> **DATA PROVIDED**
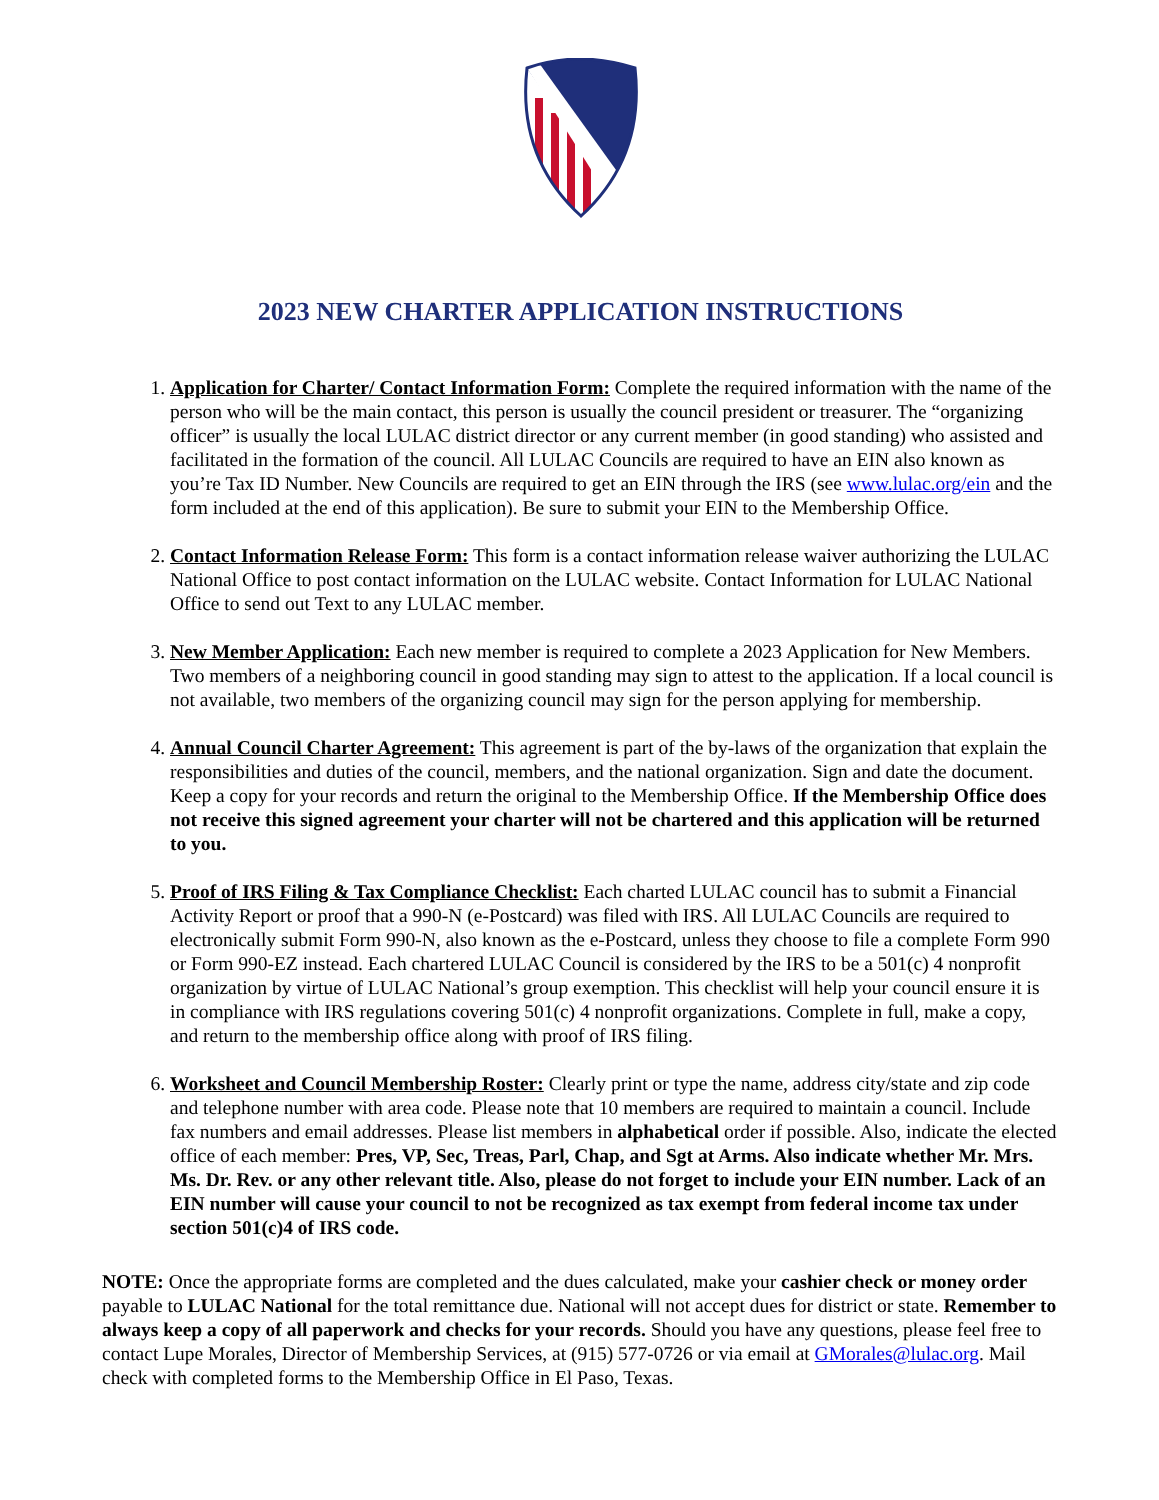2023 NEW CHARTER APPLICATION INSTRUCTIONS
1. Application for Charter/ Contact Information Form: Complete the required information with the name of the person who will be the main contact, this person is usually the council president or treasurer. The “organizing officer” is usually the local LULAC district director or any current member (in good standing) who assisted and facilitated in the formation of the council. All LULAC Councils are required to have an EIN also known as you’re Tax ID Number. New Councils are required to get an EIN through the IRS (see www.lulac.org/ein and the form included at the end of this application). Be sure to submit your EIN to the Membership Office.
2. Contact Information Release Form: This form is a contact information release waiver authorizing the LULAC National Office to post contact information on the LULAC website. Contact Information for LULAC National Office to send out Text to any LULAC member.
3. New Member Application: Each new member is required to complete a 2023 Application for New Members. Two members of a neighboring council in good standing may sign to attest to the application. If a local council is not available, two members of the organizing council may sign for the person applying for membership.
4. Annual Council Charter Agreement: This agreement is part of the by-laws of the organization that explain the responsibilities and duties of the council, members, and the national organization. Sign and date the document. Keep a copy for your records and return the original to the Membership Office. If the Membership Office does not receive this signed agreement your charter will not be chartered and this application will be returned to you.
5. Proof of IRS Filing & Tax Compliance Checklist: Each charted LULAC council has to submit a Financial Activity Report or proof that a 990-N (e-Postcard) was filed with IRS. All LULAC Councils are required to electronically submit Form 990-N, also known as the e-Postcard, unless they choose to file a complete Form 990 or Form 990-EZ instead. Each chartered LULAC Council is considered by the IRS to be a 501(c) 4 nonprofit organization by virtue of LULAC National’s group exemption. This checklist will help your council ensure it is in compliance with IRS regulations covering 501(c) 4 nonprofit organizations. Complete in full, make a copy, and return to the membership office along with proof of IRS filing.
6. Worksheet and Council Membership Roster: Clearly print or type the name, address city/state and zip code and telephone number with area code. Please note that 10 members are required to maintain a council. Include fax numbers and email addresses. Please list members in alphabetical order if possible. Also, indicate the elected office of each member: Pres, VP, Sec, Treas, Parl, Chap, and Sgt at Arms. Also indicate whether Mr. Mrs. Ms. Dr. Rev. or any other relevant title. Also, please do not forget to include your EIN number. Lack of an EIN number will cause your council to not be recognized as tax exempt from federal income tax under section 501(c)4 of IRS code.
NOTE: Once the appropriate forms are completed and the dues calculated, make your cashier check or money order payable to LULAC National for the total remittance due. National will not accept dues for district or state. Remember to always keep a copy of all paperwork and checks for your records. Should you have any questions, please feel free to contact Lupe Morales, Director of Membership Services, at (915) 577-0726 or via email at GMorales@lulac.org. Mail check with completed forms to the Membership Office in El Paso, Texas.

> **TASK GOAL**
Reproduce all of the data exactly, omitting each picture it holds.

> **TASK RESULT**
2023 NEW CHARTER APPLICATION INSTRUCTIONS
1. Application for Charter/ Contact Information Form: Complete the required information with the name of the person who will be the main contact, this person is usually the council president or treasurer. The “organizing officer” is usually the local LULAC district director or any current member (in good standing) who assisted and facilitated in the formation of the council. All LULAC Councils are required to have an EIN also known as you’re Tax ID Number. New Councils are required to get an EIN through the IRS (see www.lulac.org/ein and the form included at the end of this application). Be sure to submit your EIN to the Membership Office.
2. Contact Information Release Form: This form is a contact information release waiver authorizing the LULAC National Office to post contact information on the LULAC website. Contact Information for LULAC National Office to send out Text to any LULAC member.
3. New Member Application: Each new member is required to complete a 2023 Application for New Members. Two members of a neighboring council in good standing may sign to attest to the application. If a local council is not available, two members of the organizing council may sign for the person applying for membership.
4. Annual Council Charter Agreement: This agreement is part of the by-laws of the organization that explain the responsibilities and duties of the council, members, and the national organization. Sign and date the document. Keep a copy for your records and return the original to the Membership Office. If the Membership Office does not receive this signed agreement your charter will not be chartered and this application will be returned to you.
5. Proof of IRS Filing & Tax Compliance Checklist: Each charted LULAC council has to submit a Financial Activity Report or proof that a 990-N (e-Postcard) was filed with IRS. All LULAC Councils are required to electronically submit Form 990-N, also known as the e-Postcard, unless they choose to file a complete Form 990 or Form 990-EZ instead. Each chartered LULAC Council is considered by the IRS to be a 501(c) 4 nonprofit organization by virtue of LULAC National’s group exemption. This checklist will help your council ensure it is in compliance with IRS regulations covering 501(c) 4 nonprofit organizations. Complete in full, make a copy, and return to the membership office along with proof of IRS filing.
6. Worksheet and Council Membership Roster: Clearly print or type the name, address city/state and zip code and telephone number with area code. Please note that 10 members are required to maintain a council. Include fax numbers and email addresses. Please list members in alphabetical order if possible. Also, indicate the elected office of each member: Pres, VP, Sec, Treas, Parl, Chap, and Sgt at Arms. Also indicate whether Mr. Mrs. Ms. Dr. Rev. or any other relevant title. Also, please do not forget to include your EIN number. Lack of an EIN number will cause your council to not be recognized as tax exempt from federal income tax under section 501(c)4 of IRS code.
NOTE: Once the appropriate forms are completed and the dues calculated, make your cashier check or money order payable to LULAC National for the total remittance due. National will not accept dues for district or state. Remember to always keep a copy of all paperwork and checks for your records. Should you have any questions, please feel free to contact Lupe Morales, Director of Membership Services, at (915) 577-0726 or via email at GMorales@lulac.org. Mail check with completed forms to the Membership Office in El Paso, Texas.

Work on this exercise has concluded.